--- Exercise input Enclosed Below ---

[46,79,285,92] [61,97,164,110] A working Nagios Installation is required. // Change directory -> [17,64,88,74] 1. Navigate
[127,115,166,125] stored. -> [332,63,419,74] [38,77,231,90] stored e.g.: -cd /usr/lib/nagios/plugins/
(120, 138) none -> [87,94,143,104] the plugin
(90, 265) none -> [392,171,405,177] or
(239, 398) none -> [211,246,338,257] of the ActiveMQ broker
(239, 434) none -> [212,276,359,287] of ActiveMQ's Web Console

--- End of Enclosed Exercise input ---
--- Exercise input Enclosed Below ---

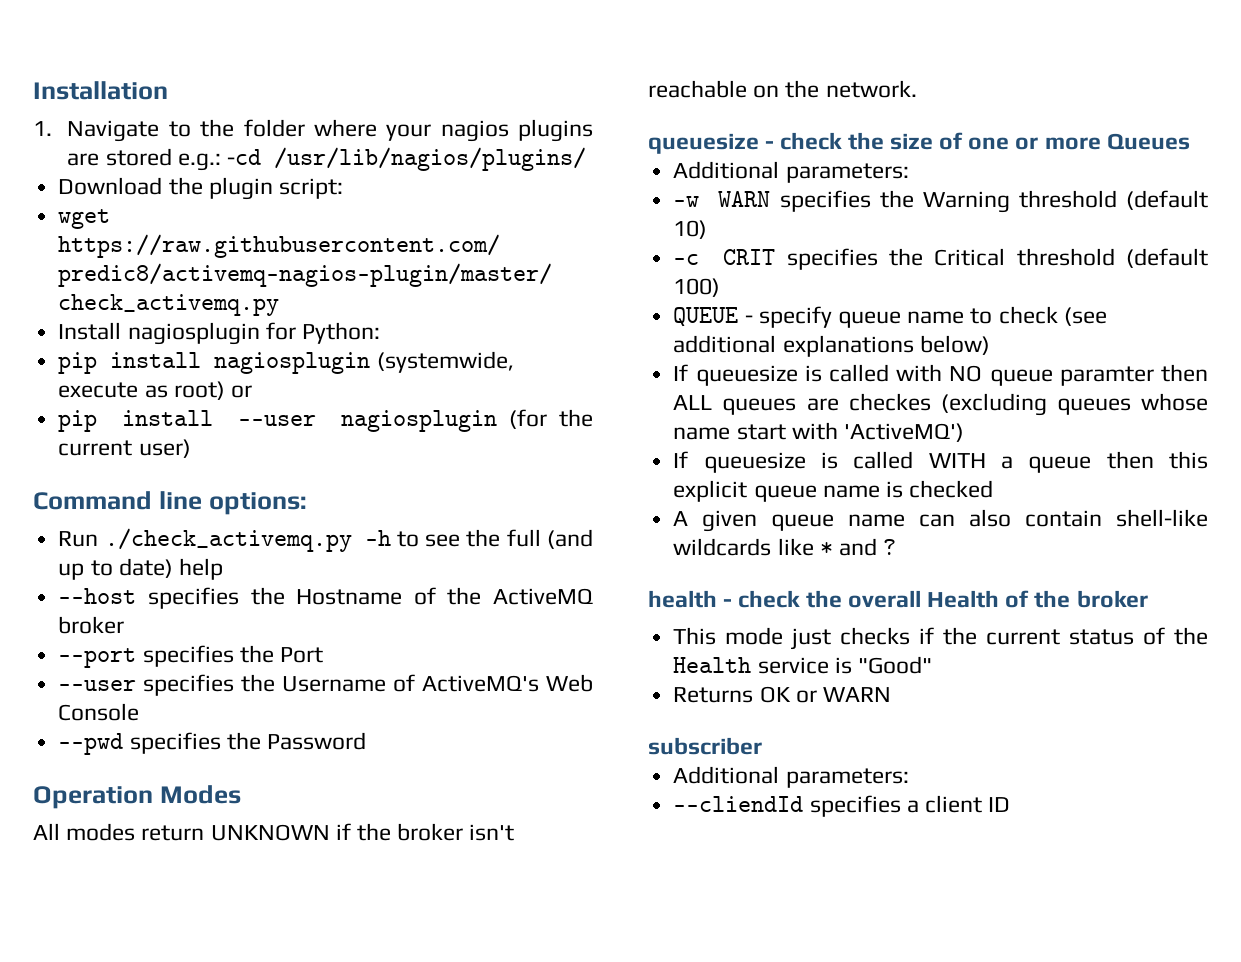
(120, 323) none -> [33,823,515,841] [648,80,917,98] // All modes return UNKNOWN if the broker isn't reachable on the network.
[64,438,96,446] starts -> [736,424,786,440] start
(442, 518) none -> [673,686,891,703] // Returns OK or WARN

--- End of Enclosed Exercise input ---

▶ Instructions for the task: Restate word for word the entries above, starting at the line with "[46,79,285,92] [61,97,164,110] A" and ending at the line with "(239, 434) none", inclusive, and no others.

▶ Answer for this exercise:
[46,79,285,92] [61,97,164,110] A working Nagios Installation is required. // Change directory -> [17,64,88,74] 1. Navigate
[127,115,166,125] stored. -> [332,63,419,74] [38,77,231,90] stored e.g.: -cd /usr/lib/nagios/plugins/
(120, 138) none -> [87,94,143,104] the plugin
(90, 265) none -> [392,171,405,177] or
(239, 398) none -> [211,246,338,257] of the ActiveMQ broker
(239, 434) none -> [212,276,359,287] of ActiveMQ's Web Console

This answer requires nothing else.